Most men understand the concept of taking time to cool off. They are more prone than women to having their thoughts shut down or flooded by strong emotions. If someone bothers them during this time, they get more and more upset. If they are left alone, they cool off and then later they can discuss what happened (if they decide to).

If you explain in those terms, maybe he can understand that during an attack you are not able to figure out exactly what is happening or what triggered it. The emotions just drown things out.

I have a system where I can hang a red tag on the bedroom door if I'm at an emotional extreme, and my husband knows that at those times I am completely off limits. After a few times of having him respect my boundaries, now I barely ever have to withdraw that way; when I do, it is only for a short time, and then I can come out and talk to him. I always hold up my end of the bargain by discussing the situation afterwards. If he keeps at me when I'm in certain emotional states, I completely flip out and we get nowhere.

It sounds like your bf's behavior (pinning you down, refusing your requests to be alone, demanding answers while you are suffering) is justifiably setting off some red flags for you. If he is otherwise a non-violent person and you have a good relationship, I hope you can communicate that those actions are not acceptable to you and that they are not helping the situation.

Maybe he'll never want to learn the science behind the condition; some people are that way.
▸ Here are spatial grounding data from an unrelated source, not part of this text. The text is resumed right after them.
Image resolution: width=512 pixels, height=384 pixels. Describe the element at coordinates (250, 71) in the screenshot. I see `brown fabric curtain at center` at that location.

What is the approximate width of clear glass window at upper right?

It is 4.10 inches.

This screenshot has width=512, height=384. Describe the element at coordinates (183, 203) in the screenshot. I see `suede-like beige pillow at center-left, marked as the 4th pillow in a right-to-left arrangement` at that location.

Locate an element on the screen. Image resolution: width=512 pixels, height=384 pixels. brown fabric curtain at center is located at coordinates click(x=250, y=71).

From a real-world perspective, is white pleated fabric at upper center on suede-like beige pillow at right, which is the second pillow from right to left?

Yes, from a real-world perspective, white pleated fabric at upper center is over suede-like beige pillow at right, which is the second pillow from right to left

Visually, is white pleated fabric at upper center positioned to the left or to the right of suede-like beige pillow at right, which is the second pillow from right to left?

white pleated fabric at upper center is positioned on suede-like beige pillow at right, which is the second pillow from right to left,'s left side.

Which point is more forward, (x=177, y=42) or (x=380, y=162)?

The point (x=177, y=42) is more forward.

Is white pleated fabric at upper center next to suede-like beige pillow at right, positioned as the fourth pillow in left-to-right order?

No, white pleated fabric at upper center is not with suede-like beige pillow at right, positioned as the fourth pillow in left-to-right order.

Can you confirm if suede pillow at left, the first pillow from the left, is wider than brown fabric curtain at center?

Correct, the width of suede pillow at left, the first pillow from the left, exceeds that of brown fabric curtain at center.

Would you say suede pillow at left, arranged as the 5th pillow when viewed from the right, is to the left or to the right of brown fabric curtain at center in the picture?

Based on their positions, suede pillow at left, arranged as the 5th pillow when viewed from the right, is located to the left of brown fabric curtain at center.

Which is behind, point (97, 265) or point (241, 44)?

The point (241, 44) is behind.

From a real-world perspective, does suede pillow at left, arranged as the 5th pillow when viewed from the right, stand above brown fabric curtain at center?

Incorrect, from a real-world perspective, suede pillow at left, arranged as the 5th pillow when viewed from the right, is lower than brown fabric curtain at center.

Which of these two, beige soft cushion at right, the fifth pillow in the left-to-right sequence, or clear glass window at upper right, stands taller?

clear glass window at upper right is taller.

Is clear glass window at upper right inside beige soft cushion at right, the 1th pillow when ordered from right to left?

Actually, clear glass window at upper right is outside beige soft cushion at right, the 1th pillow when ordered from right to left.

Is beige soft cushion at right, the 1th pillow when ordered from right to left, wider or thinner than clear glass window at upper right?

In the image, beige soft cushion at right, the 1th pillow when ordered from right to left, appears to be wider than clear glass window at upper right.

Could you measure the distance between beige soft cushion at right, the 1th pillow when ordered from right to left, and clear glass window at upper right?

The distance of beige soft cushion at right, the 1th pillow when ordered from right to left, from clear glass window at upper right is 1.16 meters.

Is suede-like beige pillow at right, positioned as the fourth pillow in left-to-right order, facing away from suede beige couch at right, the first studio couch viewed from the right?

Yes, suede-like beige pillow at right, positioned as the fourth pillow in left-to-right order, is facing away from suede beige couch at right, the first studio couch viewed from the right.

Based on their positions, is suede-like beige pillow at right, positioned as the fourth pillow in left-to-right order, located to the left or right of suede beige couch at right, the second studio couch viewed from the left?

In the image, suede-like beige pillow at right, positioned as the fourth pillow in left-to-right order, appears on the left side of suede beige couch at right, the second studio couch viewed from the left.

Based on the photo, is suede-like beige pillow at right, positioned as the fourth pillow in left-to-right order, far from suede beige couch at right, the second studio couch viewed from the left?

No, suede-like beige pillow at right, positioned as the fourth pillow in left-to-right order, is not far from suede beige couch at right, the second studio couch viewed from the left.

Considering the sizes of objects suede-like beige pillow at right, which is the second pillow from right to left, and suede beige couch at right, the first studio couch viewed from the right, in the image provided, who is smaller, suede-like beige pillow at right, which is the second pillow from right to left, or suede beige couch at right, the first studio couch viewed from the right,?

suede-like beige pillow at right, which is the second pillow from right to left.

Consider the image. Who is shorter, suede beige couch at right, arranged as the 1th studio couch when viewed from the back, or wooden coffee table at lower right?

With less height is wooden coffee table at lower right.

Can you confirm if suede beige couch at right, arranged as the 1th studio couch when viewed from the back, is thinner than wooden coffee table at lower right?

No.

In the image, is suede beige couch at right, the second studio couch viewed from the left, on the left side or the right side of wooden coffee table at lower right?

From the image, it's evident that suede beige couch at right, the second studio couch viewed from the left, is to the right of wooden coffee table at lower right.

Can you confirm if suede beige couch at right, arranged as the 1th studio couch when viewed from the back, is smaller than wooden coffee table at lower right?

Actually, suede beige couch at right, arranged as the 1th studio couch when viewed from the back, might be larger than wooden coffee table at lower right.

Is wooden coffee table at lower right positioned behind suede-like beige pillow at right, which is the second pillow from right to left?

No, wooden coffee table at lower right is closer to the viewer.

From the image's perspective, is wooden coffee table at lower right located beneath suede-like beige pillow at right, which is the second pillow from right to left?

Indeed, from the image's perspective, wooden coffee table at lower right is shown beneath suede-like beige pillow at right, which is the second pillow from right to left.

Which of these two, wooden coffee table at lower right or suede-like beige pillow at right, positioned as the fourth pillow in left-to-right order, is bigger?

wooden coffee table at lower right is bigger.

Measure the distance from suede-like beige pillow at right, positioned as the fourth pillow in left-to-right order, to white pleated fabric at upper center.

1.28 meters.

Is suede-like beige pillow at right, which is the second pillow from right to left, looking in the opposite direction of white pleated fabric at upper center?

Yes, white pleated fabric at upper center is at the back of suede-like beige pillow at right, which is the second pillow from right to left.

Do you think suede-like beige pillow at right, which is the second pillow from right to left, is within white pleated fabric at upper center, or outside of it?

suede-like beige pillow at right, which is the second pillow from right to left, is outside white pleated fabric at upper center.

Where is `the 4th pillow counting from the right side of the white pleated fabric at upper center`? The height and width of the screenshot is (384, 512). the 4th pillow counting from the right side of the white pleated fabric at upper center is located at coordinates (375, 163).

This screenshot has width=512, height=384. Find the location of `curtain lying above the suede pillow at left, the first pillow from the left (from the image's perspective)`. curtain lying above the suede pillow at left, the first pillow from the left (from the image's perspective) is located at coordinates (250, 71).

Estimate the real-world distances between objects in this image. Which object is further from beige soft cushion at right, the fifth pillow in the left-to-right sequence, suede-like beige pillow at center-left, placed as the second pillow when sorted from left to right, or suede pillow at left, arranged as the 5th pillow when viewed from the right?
It's frustrating when your partner doesn't really understand, but it doesn't mean he doesn't care. But your bf must hear you when you say no, stop, and leave me alone. He doesn't have a right to pin you down, even if he thinks he is helping.

I'm sorry if I'm misunderstanding your post and he was not really doing anything physical; the description sounds really scary. Again, I hope you're feeling better today and you were able to figure out what upset you in the first place. Safe hugs to you.